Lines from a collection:
────────────────
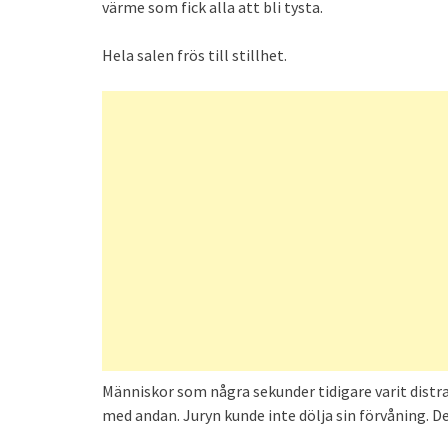
värme som fick alla att bli tysta.
Hela salen frös till stillhet.
Människor som några sekunder tidigare varit distrah
med andan. Juryn kunde inte dölja sin förvåning. De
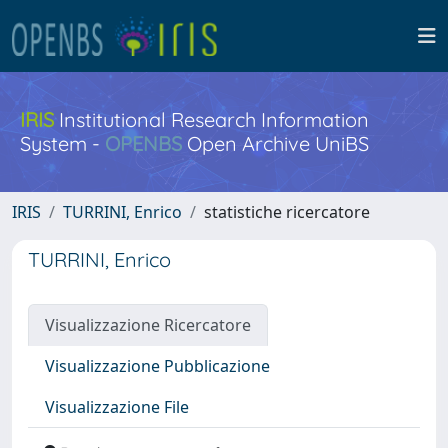
IRIS
Institutional Research Information
System -
OPENBS
Open Archive UniBS
IRIS
TURRINI, Enrico
statistiche ricercatore
TURRINI, Enrico
Visualizzazione Ricercatore
Visualizzazione Pubblicazione
Visualizzazione File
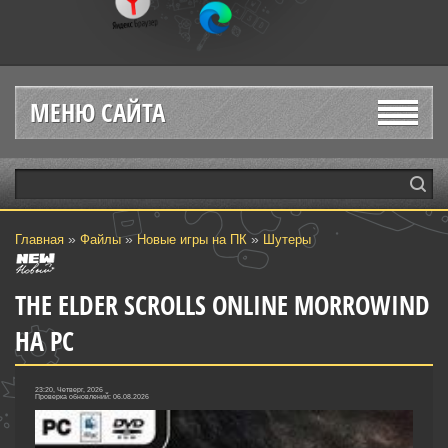
МЕНЮ САЙТА
»
»
»
Главная
Файлы
Новые игры на ПК
Шутеры‎
THE ELDER SCROLLS ONLINE MORROWIND
НА PC
23:20, Четверг, 2026
Проверка обновлений: 06.08.2026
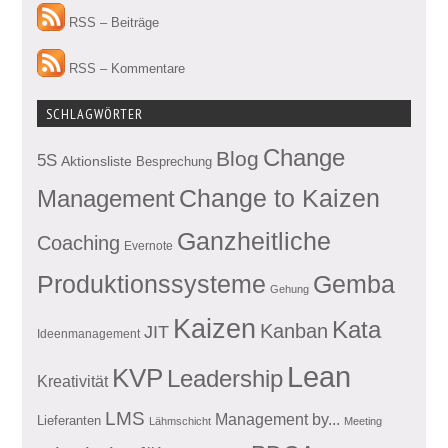
RSS – Beiträge
RSS – Kommentare
SCHLAGWÖRTER
Change
Blog
5S
Aktionsliste
Besprechung
Management
Change to Kaizen
Ganzheitliche
Coaching
Evernote
Produktionssysteme
Gemba
Gehung
Kaizen
Kata
Kanban
JIT
Ideenmanagement
Lean
KVP
Leadership
Kreativität
LMS
Management by...
Lieferanten
Lähmschicht
Meeting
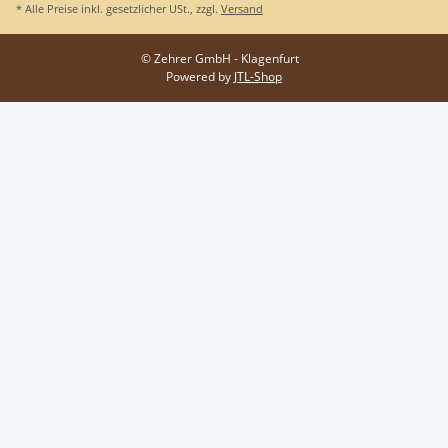
* Alle Preise inkl. gesetzlicher USt., zzgl.
Versand
© Zehrer GmbH - Klagenfurt
Powered by
JTL-Shop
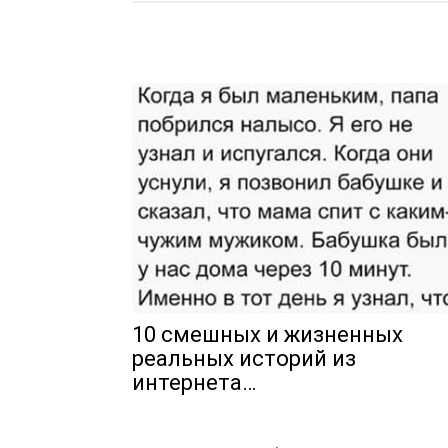
10 смешных и жизненных
реальных историй из
интернета…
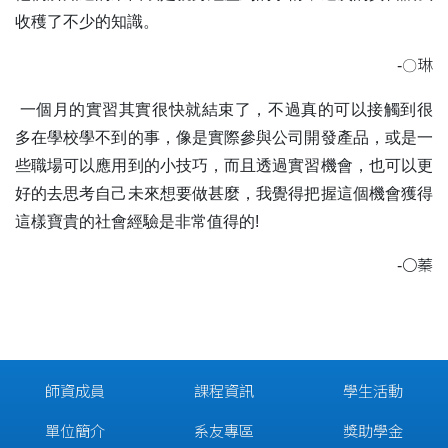
收穫了不少的知識。
-
〇
琳
一個月的實習其實很快就結束了，不過真的可以接觸到很
多在學校學不到的事，像是實際參與公司開發產品，或是一
些職場可以應用到的小技巧，而且透過實習機會，也可以更
好的去思考自己未來想要做甚麼，我覺得把握這個機會獲得
這樣寶貴的社會經驗是非常值得的!
-
〇
蓁
師資成員
課程資訊
學生活動
單位簡介
系友專區
獎助學金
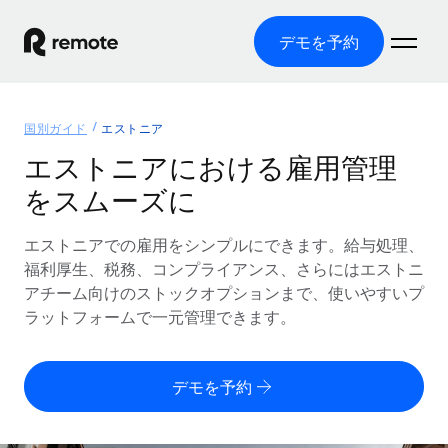
デモを予約
ホーム
国別ガイド
エストニア
製品
エストニアにおける雇用管理
をスムーズに
ソリューション
グローバル雇用
グローバル給与処理
エストニアでの雇用をシンプルにできます。給与処理、
リソース
各国の制度に対応
コンプライアンス対応の給与処理を手軽に
福利厚生、税務、コンプライアンス、さらにはエストニ
国別ガイド
アチーム向けのストックオプションまで、使いやすいプ
価格
ツールと計算ツール
Employer of Record（EOR）
/国別のグローバル雇用支援を検索する
ラットフォームで一元管理できます。
グローバル展開をコストをかけずに実現
誤分類リスク判定ツール
米国州エクスプローラー
国別に従業員の誤分類リスクを確認する
Contractor of Record
米国の各州において採用プロセスを簡素化する
日本語
デモを予約
世界中の契約社員と法令を遵守して契約
従業員コスト計算ツール
Remoteを他社と比較
各国の総従業員コストを計算する
契約社員管理
English
他社と比較した、当社の強みを確認する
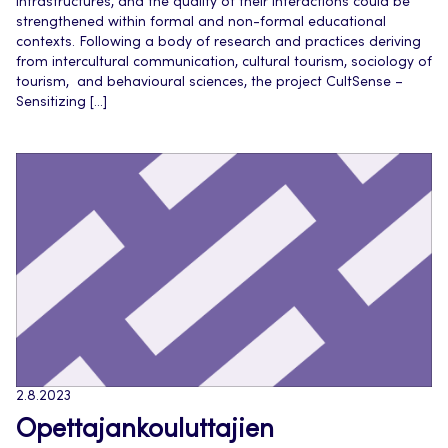
infrastructures, and the quality of their interactions could be
strengthened within formal and non-formal educational
contexts. Following a body of research and practices deriving
from intercultural communication, cultural tourism, sociology of
tourism, and behavioural sciences, the project CultSense –
Sensitizing […]
2.8.2023
Opettajankouluttajien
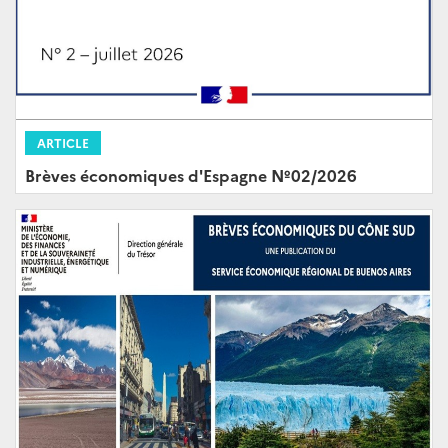
ARTICLE
Brèves économiques d'Espagne Nº02/2026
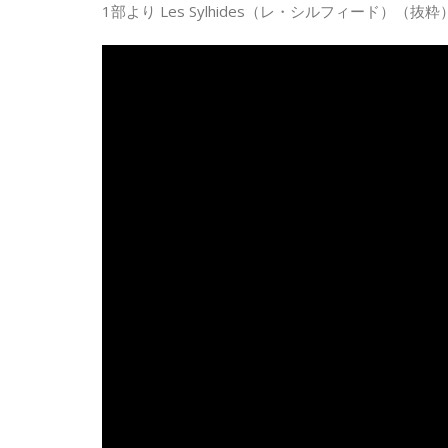
1部より Les Sylhides（レ・シルフィード）（抜粋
────────────────
> About this exercise:
Write out the lines starting at the one that contains "10 смешных и жизненных" and ending at the final line. Leave the pictures out of your answer.

> Exercise solution:
10 смешных и жизненных
реальных историй из
интернета…
收穫了不少的知識。
-
〇
琳
一個月的實習其實很快就結束了，不過真的可以接觸到很
多在學校學不到的事，像是實際參與公司開發產品，或是一
些職場可以應用到的小技巧，而且透過實習機會，也可以更
好的去思考自己未來想要做甚麼，我覺得把握這個機會獲得
這樣寶貴的社會經驗是非常值得的!
-
〇
蓁
師資成員
課程資訊
學生活動
單位簡介
系友專區
獎助學金
デモを予約
ホーム
国別ガイド
エストニア
製品
エストニアにおける雇用管理
をスムーズに
ソリューション
グローバル雇用
グローバル給与処理
エストニアでの雇用をシンプルにできます。給与処理、
リソース
各国の制度に対応
コンプライアンス対応の給与処理を手軽に
福利厚生、税務、コンプライアンス、さらにはエストニ
国別ガイド
アチーム向けのストックオプションまで、使いやすいプ
価格
ツールと計算ツール
Employer of Record（EOR）
/国別のグローバル雇用支援を検索する
ラットフォームで一元管理できます。
グローバル展開をコストをかけずに実現
誤分類リスク判定ツール
米国州エクスプローラー
国別に従業員の誤分類リスクを確認する
Contractor of Record
米国の各州において採用プロセスを簡素化する
日本語
デモを予約
世界中の契約社員と法令を遵守して契約
従業員コスト計算ツール
Remoteを他社と比較
各国の総従業員コストを計算する
契約社員管理
English
他社と比較した、当社の強みを確認する
infrastructures, and the quality of their interactions could be
strengthened within formal and non-formal educational
contexts. Following a body of research and practices deriving
from intercultural communication, cultural tourism, sociology of
tourism, and behavioural sciences, the project CultSense –
Sensitizing […]
2.8.2023
Opettajankouluttajien
ARTICLE
Brèves économiques d'Espagne Nº02/2026
1部より Les Sylhides（レ・シルフィード）（抜粋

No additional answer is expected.